Pour le traitement du syndrome prémenstruel, la posologie est généralement de 2 ou 3 capsules par jour, durant la seconde partie du cycle, à prendre au cours d’un repas.

Pour les troubles liés à la ménopause, il est conseillé de prendre 2 ou 3 capsules par jour, 3 semaines par mois (suivre les conseils du fabricant).

Enfin, pour l’amélioration du fonctionnement cardio-vasculaire et les troubles inflammatoires (eczéma et arthrite rhumatoïde), une consommation régulière, durant plusieurs mois, est nécessaire pour observer des résultats.

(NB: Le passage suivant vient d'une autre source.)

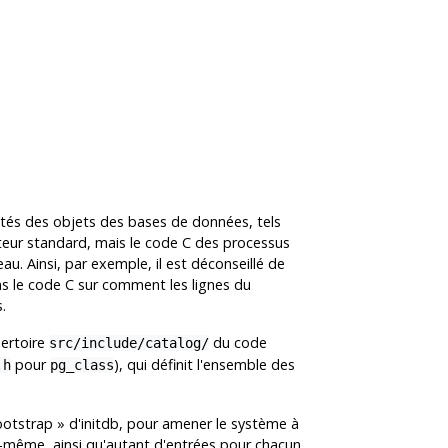
iétés des objets des bases de données, tels
sateur standard, mais le code C des processus
au. Ainsi, par exemple, il est déconseillé de
ans le code C sur comment les lignes du
.
pertoire
du code
src/include/catalog/
pour
), qui définit l'ensemble des
.h
pg_class
ootstrap
»
d'
initdb
, pour amener le système à
i-même, ainsi qu'autant d'entrées pour chacun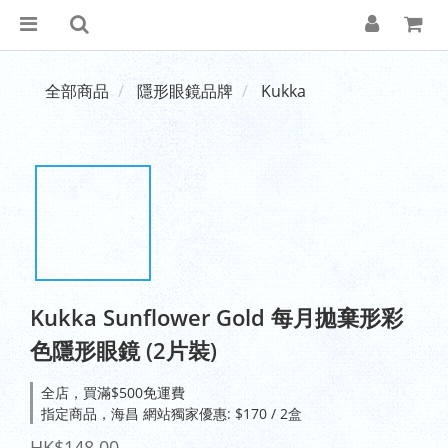
全部商品
隱形眼鏡品牌
Kukka
Kukka Sunflower Gold 每月拋棄形彩
色隱形眼鏡 (2片裝)
全店，買滿$500免運費
指定商品，海昌 網站獨家優惠: $170 / 2盒
HK$148.00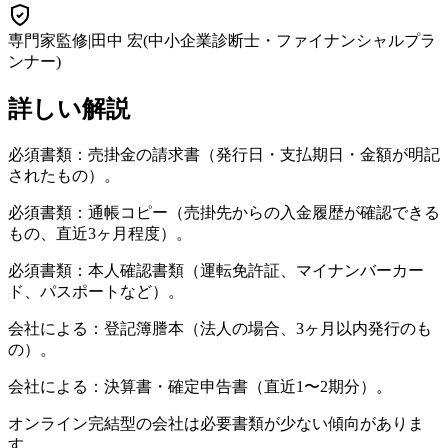
専門家監修
|
田中 宏
(
中小企業診断士・ファイナンシャルプラ
ンナー
)
詳しい解説
必須書類：売掛金の請求書（発行日・支払期日・金額が明記
されたもの）。
必須書類：通帳コピー（売掛先からの入金履歴が確認できる
もの、直近3ヶ月程度）。
必須書類：本人確認書類（運転免許証、マイナンバーカー
ド、パスポートなど）。
会社による：登記簿謄本（法人の場合、3ヶ月以内発行のも
の）。
会社による：決算書・確定申告書（直近1〜2期分）。
オンライン完結型の会社は必要書類が少ない傾向がありま
す。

Effets secondaires et contre-indications

La consommation d’huile d’onagre peut provoquer de légères nausées, des maux d’estomac, des diarrhées et des maux de tête, notamment si vous l’absorbez à jeun. C’est pour cette raison qu’elle doit être prise au cours d’un repas, ce qui diminue nettement, voire supprime ces effets gênants.

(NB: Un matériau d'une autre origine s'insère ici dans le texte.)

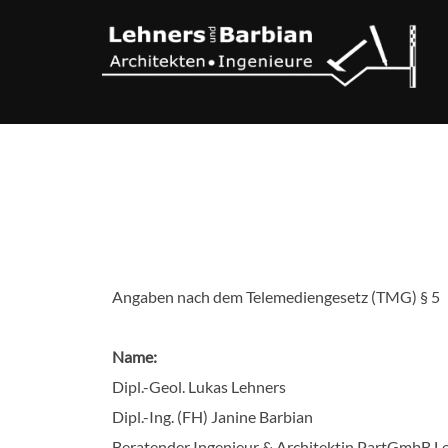
Zum
Inhalt
springen
Angaben nach dem Telemediengesetz (TMG) § 5
Name:
Dipl.-Geol. Lukas Lehners
Dipl.-Ing. (FH) Janine Barbian
Beratender Ingenieur & Architektin PartGmbB L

En ce qui concerne d’éventuelles interactions avec d’autres compléments alimentaires, aucune n’est connue à ce jour. En revanche, au niveau des médicaments, l’AGL peut provoquer des crises d’épilepsie chez les personnes traitées par la phénothiazine (médicament utilisé chez les schizophrènes). Par ailleurs, la prise régulière de corticostéroïdes peut inhiber l’effet bénéfique des AGL sur l’eczéma.

Enfin, les effets de l’huile d’onagre chez la femme enceinte n’ayant pas ou peu été étudiés, mieux vaut éviter d’en consommer lors de la grossesse.